A couple of notable omissions in Strassel’s narrative are Dinesh D’Souza and Mark Steyn. D’Souza was sentenced in 2014 to 5 years’ probation, eight months of community confinement, and psychological counseling for exceeding campaign contribution limits. Mark Steyn has been languishing in judicial limbo for four years, sued by climate scientist Michael Mann for “defamation of a Nobel Laureate” for criticizing the latter in a blog post. Nevertheless, the book is exhaustive in its coverage.
The sheer volume of data points and complexity of the interwoven story lines at times overwhelms even Strassel’s superlative skill and with it, her reader. As an example, Jim Jordan is mentioned several times throughout the book, and featured prominently in one chapter, but is otherwise a relatively minor character in the overall cast that includes such “stars” as Obama, Lois Lerner, Judicial Watch’s Tom Fitton and even Karen Kenney, president of the San Fernando Valley Patriots. So when his last name only is dropped repeatedly and casually in later chapters in a manner that assumes that the reader has fresh recall of his position and significance in the overall scheme, the reader is instead compelled to scramble to the index to retrace the other references and discover that the same index isn’t 100% accurate. As it turns out, there are at least two Jim Jordans, one the Republican congressman from Ohio who led the House Oversight Committee’s investigation into the IRS, and the the other a leftist political consultant associated with George Soros’s groups Americans Coming Together (ACT) and Media Fund, and the John Kerry for President campaign; but neither the text nor the index clarify that distinction.

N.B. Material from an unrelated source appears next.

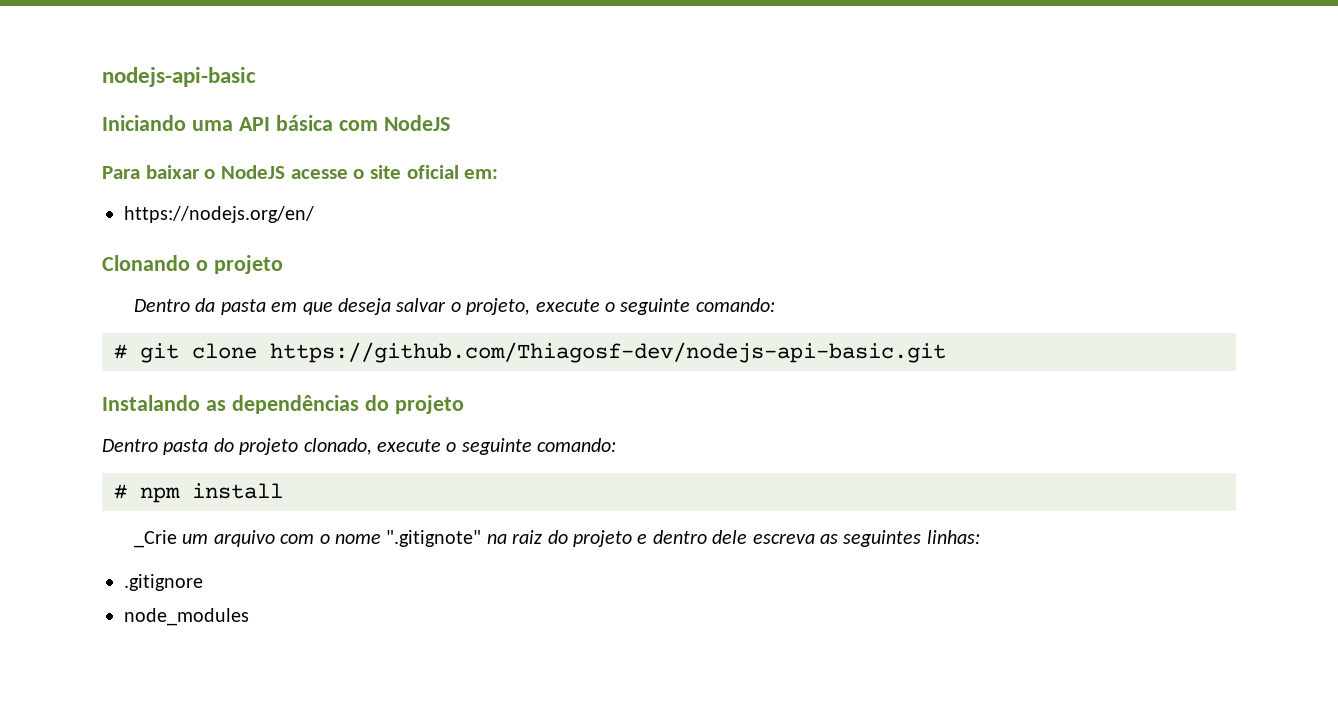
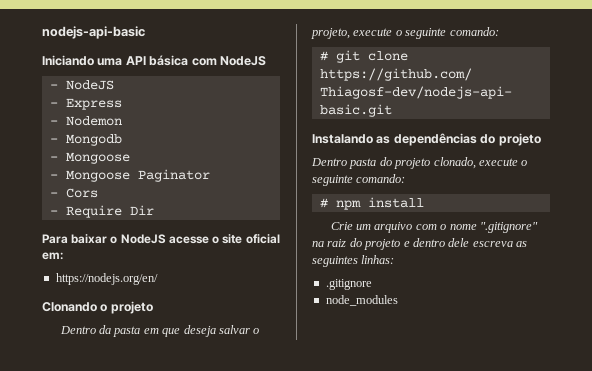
(450, 123) none -> [49,80,114,90] [49,98,122,110] [49,116,122,126] [49,134,122,146] [49,152,130,164] [49,169,210,182] [49,188,98,198] [49,205,154,218] // - NodeJS // - Express // - Nodemon // - Mongodb // - Mongoose // - Mongoose Paginator // - Cors // - Require Dir
[133,530,177,548] _Crie -> [330,222,353,230] Crie
[386,530,482,547] ".gitignote" -> [479,222,538,233] ".gitignore"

There are no index entries for TIGTA (the Treasury Inspector General for Taxing Administration) or the Zicklin Index, despite many significant references in the text.
There are many similar difficulties throughout the book, especially for those of us who don’t read many detective mystery or conspiracy novels; some of us need a little more hand-holding, and the book might sell better if it did so.
But as with so much else in the current political season, we don’t have the luxury of waiting for perfection. A merely outstanding, indispensable, exhaustive and definitive account, delivered in time to inform the voters of the true nature of the contest, will have to do; in fact, it will do very well.